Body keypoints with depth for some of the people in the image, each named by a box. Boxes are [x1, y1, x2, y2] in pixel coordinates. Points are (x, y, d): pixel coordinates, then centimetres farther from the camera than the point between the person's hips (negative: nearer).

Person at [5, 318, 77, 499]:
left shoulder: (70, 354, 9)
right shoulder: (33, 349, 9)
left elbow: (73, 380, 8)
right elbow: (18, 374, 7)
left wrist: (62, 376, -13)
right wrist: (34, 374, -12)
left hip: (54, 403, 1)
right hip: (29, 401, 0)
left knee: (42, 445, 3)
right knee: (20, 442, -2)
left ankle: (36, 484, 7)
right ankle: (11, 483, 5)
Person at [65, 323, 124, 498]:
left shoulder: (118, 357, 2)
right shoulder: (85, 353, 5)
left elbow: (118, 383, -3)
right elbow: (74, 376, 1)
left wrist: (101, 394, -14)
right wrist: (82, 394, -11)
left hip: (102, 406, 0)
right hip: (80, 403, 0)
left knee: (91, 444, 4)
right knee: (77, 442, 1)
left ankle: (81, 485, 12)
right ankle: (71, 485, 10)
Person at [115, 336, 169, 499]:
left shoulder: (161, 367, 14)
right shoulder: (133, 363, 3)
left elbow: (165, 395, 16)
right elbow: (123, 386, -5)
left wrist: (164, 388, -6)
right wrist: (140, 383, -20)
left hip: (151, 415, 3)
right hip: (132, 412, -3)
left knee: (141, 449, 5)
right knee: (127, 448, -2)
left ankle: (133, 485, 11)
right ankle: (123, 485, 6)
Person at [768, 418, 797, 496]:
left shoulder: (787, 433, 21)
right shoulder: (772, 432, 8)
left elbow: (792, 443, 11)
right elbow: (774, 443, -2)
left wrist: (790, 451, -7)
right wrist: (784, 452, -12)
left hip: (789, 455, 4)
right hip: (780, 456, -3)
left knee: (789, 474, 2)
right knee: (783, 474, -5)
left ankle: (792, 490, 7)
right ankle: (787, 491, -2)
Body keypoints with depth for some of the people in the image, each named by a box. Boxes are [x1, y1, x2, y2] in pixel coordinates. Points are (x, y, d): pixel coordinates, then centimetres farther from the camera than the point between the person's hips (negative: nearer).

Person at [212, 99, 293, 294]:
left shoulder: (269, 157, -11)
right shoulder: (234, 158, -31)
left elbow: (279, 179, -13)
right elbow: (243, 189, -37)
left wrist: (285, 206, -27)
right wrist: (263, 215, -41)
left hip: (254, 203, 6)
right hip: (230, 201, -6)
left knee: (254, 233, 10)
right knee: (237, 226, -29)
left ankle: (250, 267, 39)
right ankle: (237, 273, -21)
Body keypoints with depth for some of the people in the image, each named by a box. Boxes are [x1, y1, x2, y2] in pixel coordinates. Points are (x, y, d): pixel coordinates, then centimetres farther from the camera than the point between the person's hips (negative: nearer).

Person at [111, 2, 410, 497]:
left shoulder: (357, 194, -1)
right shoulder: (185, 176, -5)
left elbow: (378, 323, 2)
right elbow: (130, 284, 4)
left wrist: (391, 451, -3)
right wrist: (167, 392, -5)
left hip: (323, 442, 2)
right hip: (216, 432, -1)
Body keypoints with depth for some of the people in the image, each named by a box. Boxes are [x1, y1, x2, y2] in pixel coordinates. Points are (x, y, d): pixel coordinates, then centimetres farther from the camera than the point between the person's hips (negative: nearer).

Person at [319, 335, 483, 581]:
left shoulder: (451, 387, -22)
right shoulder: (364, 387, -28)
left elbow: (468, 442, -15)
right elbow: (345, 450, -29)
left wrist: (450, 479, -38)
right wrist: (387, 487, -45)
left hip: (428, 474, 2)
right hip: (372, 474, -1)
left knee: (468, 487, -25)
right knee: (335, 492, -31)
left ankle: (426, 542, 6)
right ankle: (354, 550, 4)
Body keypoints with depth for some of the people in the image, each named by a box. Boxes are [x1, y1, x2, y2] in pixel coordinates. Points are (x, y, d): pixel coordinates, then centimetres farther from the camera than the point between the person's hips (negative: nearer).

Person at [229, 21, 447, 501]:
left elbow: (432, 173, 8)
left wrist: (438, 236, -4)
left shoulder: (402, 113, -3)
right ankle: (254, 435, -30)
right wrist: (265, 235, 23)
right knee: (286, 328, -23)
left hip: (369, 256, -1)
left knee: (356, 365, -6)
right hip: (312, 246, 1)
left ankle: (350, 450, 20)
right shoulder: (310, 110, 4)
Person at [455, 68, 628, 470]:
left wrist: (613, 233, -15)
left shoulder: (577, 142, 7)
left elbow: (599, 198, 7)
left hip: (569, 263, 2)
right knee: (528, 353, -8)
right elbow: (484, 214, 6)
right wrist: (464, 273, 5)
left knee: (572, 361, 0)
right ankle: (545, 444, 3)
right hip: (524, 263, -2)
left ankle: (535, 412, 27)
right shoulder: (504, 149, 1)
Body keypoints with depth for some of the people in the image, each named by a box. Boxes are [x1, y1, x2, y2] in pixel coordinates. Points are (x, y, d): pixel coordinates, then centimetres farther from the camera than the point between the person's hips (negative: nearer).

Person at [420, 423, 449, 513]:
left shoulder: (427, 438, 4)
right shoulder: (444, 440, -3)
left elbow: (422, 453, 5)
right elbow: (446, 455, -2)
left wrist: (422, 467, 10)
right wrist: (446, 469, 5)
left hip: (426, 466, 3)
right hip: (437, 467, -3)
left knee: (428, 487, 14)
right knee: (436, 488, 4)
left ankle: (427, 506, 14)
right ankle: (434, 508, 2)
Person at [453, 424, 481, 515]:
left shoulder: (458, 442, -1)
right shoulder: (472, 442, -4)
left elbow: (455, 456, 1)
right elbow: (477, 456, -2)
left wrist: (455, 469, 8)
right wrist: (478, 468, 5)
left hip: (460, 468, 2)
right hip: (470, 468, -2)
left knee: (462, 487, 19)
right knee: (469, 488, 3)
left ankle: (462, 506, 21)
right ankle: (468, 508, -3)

Exercise objective: The reply should consist solely of the lines above from the one that has "left ankle: (81, 485, 12)" through the one that has "right knee: (127, 448, -2)", reproduced exactly.

Answer area:
left ankle: (81, 485, 12)
right ankle: (71, 485, 10)
Person at [115, 336, 169, 499]:
left shoulder: (161, 367, 14)
right shoulder: (133, 363, 3)
left elbow: (165, 395, 16)
right elbow: (123, 386, -5)
left wrist: (164, 388, -6)
right wrist: (140, 383, -20)
left hip: (151, 415, 3)
right hip: (132, 412, -3)
left knee: (141, 449, 5)
right knee: (127, 448, -2)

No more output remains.